Patrick and Georgie’s guesthouse at the beach smelled perfect, an olfactory cocktail of warm driftwood and sunshine and children’s sunscreen. Because it was the summer, I was allowed to drink sweet iced coffees, practically milkshakes, that we bought from a stand every morning. There were big crepes served next door, full of cheesecake and Eastern Shore blueberries, or Nutella heated until it could drizzle, then drizzled on summer-sweet strawberries.
One night, while babysitting Patrick and Georgie’s kids, I ate all of their jellybeans. I didn’t mean to, it just happened. The next morning Jake wanted a jellybean and so did Tabitha, but they were gone and no one knew why. Ashamed, I cowered in the living room and pretended to clean off the coffee table. Georgie and Patrick paid me handsomely, kept me in good food and coffee, and I betrayed them by devouring their kids’ candy.
I was 13 and I constantly felt bizarre, especially there, surrounded by so much beauty—-beautiful Georgie, who wore soft linens and eased into yoga poses mid-conversation, beautiful beach house full of beautiful glossy magazines, beautiful family. When Tabitha told me about their other babysitter, I imagined that she was slim and small-hipped with a head of thick blonde waves. I was certain that she was in possession of everything I wanted and couldn’t have—-a pastel Aeropostale bikini, a deep brown tan, the approval of adults and adoration of little kids. I imagined this mystery babysitter sitting on the back porch, confiding in Georgie about a boy she liked as she bounced little Tabitha on her lap, everyone cocooned in the warm glow of belonging.

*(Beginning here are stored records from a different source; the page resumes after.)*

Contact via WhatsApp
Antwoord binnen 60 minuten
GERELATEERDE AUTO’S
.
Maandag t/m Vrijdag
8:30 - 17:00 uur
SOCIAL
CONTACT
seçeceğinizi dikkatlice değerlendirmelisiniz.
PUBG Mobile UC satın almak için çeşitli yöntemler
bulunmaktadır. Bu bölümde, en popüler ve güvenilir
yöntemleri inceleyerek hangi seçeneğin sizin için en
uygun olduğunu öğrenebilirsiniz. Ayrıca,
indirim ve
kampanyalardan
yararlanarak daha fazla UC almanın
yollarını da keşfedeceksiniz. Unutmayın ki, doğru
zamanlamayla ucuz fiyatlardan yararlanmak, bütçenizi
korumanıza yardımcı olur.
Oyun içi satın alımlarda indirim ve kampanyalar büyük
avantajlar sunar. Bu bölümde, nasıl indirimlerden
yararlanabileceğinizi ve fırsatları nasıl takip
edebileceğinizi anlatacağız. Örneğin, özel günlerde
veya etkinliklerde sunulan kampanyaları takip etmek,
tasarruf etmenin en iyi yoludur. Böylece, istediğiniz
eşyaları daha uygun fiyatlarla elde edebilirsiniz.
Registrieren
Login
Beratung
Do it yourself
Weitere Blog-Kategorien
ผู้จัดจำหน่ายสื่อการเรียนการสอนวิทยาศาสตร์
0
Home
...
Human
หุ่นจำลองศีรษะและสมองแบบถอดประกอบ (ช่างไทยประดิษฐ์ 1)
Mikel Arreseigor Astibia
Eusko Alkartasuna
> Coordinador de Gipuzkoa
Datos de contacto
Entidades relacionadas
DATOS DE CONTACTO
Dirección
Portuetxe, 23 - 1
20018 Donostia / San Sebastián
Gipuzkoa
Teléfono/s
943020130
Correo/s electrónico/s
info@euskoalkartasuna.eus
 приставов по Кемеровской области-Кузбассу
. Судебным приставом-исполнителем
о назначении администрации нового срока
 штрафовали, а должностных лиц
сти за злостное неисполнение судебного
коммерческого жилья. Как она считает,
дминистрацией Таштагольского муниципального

Thick around the middle, in an old blue one piece, my hair in two tangled braids that I was afraid to undo for fear of what my coarse hair might do next, I was, in my mind, wrong. Wrong all over, inside and out.
I ate the jellybeans because I had one and then had to have another, had to pair a few flavors together, then colors, and before I knew it the slick plastic bag was emptied except for pale purple Tropical punch and black licorice, the unlovables of the jelly bean world. I ate them with a kind of rapid, compulsive self-loathing—-nervous, twitchy, a bottomless pit. Afterwards I lay on the couch in a sugar rush, my little stomach poked out over the top of my khaki shorts.
My family joined us the next night. I was relieved that I could transition back into a kid and spend my days lying on the beach with my little sister after sleeping late in our twin beds. I was terrified of small talk, awkward with children, embarrassed by my body in my swimsuit, and ready to run in to my parents’ open arms. Even though I was too old for it, being one of the kids felt natural, better than feigning adulthood when I so clearly couldn’t.
That weekend I was privy to the secret thrill of Patrick’s family’s rollicking dinners. Grandparents, aunts, and uncles filled their plates and chatted loudly around fold out tables in the sunroom. Multiple generations of competitive home cooks turned out homemade bread and good butter, fresh sweet corn on the cob, little potatoes roasted with rosemary and salt, platters of steak—-oily and bloody and marvelous. Fresh torn basil and good tomatoes, everywhere, in the salads, in the pasta, on the crusty hand torn bread. The lights were low and everyone bustled, feasting and serving, feasting some more.
Those dinners are locked in my mind, so vibrant and present they could’ve happened months ago, not decades. Now our families are full of adults. They’ve been unstitched and rewoven—-houses and tables filled with new people, children grown up and far away. In four weeks, I’ll be married.
I try to imagine where we all could eat together again and it’s only one place—-at Tabitha or Jake’s weddings. I imagine the small talk, the white china, the catered food. A towering cake. Rich meats. A strange new dream connected with fine threads to a long ago time, when we all sat and ate at a table outside, all various degrees of young and fed.